Tugas Wajib:
(1) Ulangi kata demi kata bagian dari teks tentang Pentas Awal Tahun di Pendopo ISI Surakarta, mulai dari kata-kata yang memuat "Selasa, 5 Januari" dan berhenti setelah "Tari sebagai penyelenggara.".
(2) Teruskan teks tentang Pentas Awal Tahun di Pendopo ISI Surakarta dengan menulis bagian berikutnya setelah kalimat terakhirnya.

Teks yang Diberikan:
==========

Selasa, 5 Januari 2010
Entah sebabnya malam ini begitu tebal rasa malas datang bertamu. Demi memanjakan sang tamu, ku langkahkan kaki ku keluar dari kamar kost yang begitu pelit dengan angin segar. Ya, sekedar mencari hiburan mengusir rasa penat ku menjalani aktivitas yang mulai berarah pada kejenuhan.
Benar saja. Pendopo ISI Surakarta yang ku jambani begitu ramai dikunjungi manusia. Malam ini tengah berlangsung Pentas Awal Tahun, HMJ Tari sebagai penyelenggara.
Memang kedatanganku sedikit terlambat, mestinya aku datang lebih awal untuk dapat menyaksikan keseluruhan rangkaian acara. Tak ingin ketinggalan lebih jauh, aku langsung mencari space yang nyaman untuk menangkap tawaran hiburan malam ini. Lakon Gatotkaca menjadi awal yang cukup menghibur, aku mulai menikmati. Lebih dari itu, reaksi para penonton pun tak luput dari perhatianku. Sekitar ratusan penonton mengisi ruang pendopo, depan, kiri, kanan, bahkan pelataran pendopo pun terlihat menjadi tempat yang sangat mengasikkan. Mereka terhibur?
Lanjut para penari kontemporer dengan begitu ekspresif memberi pesan tentang kegalauan masyarakat urban pada angkutan rakyat (baca: kereta). Musik yang dinamis sedikit memancing ku untuk turut bergoyang (t.e.t.a.p.i. menghindari hal2 yang tak diinginkan, ku hanya menggoyangkan kedua jempol jari tanganku saja. Kaya dangdutan gitu! hhh). Meriah tepuk tangan di tambah riuh sorak-sorakan menyambut dan mengakhiri pertasnya.

==========

Daftar Data:
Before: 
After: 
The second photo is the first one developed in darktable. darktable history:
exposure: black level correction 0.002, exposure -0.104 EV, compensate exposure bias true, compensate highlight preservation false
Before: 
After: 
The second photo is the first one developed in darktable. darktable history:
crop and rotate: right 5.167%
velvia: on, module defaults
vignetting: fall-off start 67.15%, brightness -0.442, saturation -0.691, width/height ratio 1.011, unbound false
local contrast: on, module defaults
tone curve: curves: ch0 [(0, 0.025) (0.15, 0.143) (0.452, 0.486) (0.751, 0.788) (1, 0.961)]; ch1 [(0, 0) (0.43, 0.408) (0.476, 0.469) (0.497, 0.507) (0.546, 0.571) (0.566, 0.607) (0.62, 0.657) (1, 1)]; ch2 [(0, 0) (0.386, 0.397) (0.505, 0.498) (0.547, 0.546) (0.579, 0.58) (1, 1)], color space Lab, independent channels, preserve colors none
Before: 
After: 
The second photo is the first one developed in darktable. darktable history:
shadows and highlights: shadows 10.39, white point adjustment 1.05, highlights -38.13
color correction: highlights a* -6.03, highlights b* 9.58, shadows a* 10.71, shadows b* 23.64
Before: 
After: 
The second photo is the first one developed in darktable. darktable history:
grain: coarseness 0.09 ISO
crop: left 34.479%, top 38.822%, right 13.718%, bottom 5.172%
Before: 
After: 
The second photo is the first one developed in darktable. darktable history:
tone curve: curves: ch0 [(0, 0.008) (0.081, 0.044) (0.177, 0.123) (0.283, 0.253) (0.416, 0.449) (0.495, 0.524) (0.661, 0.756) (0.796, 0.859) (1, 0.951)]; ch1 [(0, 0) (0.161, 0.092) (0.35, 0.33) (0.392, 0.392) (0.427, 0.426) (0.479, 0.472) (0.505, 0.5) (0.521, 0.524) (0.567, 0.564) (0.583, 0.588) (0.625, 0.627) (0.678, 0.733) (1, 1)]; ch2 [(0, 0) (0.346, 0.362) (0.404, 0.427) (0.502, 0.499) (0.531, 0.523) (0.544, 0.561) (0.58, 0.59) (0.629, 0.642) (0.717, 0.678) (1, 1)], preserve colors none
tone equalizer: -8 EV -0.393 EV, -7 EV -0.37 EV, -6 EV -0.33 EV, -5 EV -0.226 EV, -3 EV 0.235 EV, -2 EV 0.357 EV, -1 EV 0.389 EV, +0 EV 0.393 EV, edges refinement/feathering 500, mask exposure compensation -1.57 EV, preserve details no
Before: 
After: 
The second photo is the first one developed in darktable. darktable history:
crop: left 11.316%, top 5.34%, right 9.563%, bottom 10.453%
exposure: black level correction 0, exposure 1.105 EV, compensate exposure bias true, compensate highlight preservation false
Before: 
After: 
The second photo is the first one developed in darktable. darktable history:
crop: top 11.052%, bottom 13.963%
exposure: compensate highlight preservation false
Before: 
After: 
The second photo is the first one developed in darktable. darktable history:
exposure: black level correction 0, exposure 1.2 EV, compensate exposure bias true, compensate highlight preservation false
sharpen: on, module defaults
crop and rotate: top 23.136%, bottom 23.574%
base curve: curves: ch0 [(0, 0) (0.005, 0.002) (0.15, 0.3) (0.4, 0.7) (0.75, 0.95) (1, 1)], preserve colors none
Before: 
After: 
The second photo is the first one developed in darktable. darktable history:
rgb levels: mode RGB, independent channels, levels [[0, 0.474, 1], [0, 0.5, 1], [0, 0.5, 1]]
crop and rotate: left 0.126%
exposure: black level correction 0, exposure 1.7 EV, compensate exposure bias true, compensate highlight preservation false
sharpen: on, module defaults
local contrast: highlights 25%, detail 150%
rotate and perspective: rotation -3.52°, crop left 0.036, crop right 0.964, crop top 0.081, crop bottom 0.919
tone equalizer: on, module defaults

==========

Jawaban Latihan:
(1)
Selasa, 5 Januari 2010
Entah sebabnya malam ini begitu tebal rasa malas datang bertamu. Demi memanjakan sang tamu, ku langkahkan kaki ku keluar dari kamar kost yang begitu pelit dengan angin segar. Ya, sekedar mencari hiburan mengusir rasa penat ku menjalani aktivitas yang mulai berarah pada kejenuhan.
Benar saja. Pendopo ISI Surakarta yang ku jambani begitu ramai dikunjungi manusia. Malam ini tengah berlangsung Pentas Awal Tahun, HMJ Tari sebagai penyelenggara.

(2)
Tibalah beberapa penari selanjutnya yang menawarkan menu cross gender dengan lincahnya bergerak kesana kemari. Lepas suara tawa penonton begitu ramai terdengar, aku pun merupakan bagian dari itu. Memang dengan konsep seperti yang mereka tawarkan begitu mudah menarik urat tawa kita, sehingga begitu banyak yang berani mengambil peran tersebut. Ruang inilah yang sering dipakai sebagai jembatan untuk membuat penonton tertawa, bahkan terbahak-bahak. Bukankah begitu banyak para pekerja seni pertunjukan khususnya pelawak yang sukses dengan peran ini! Padahal kalau kita bersifat kritis mungkin sebagian dari mereka bukan sekedar memainkan peran, tetapi memang bener-bener 'b.a.n.c.i' (hihihi, but nebak2 aja!).
Lepas dari itu, kota ini memberi kesan tersendiri bagi ku. Kota yang tak pernah jauh dari pertunjukan, baik musik, tari, teater, pameran rupa-rupa, dan lain sebagainya, tradisi, kontemporer, populer, begitu intens terselenggara. Kondisi yang menguntungkan para pekerja, penggiat, dan penikmat seni. Unsur-unsur yang saling bersinergi menelurkan keberlangsungan. Masyarakat setempat pun memberi sikap yang diwujudkan dengan apresiatif. Pernah pada suatu waktu aku dan teman ku sengaja menghadiri dua pertunjukan sekaligus pada satu malam di tempat yang berbeda, dan dari kedua tontonan tersebut tak ada satu pun yang sepi pengunjung, kedua-duanya sama ramainya. Padahal kalendernya 'musik keroncong' dan etnomusikologi. Sikap yang mampu memberi energi positif terhadap musik tradisi. Walaupun tidak seluruh yang memberi perhatian, namun sebagian dari itu mampu memberi kehidupan pada seni. Bahkan mungkin lebih dari cukup. Porsi ini pun di ambil berdasarkan parameter ku tersendiri, terukur karena racun budaya mulai menyerang kearifan lokal.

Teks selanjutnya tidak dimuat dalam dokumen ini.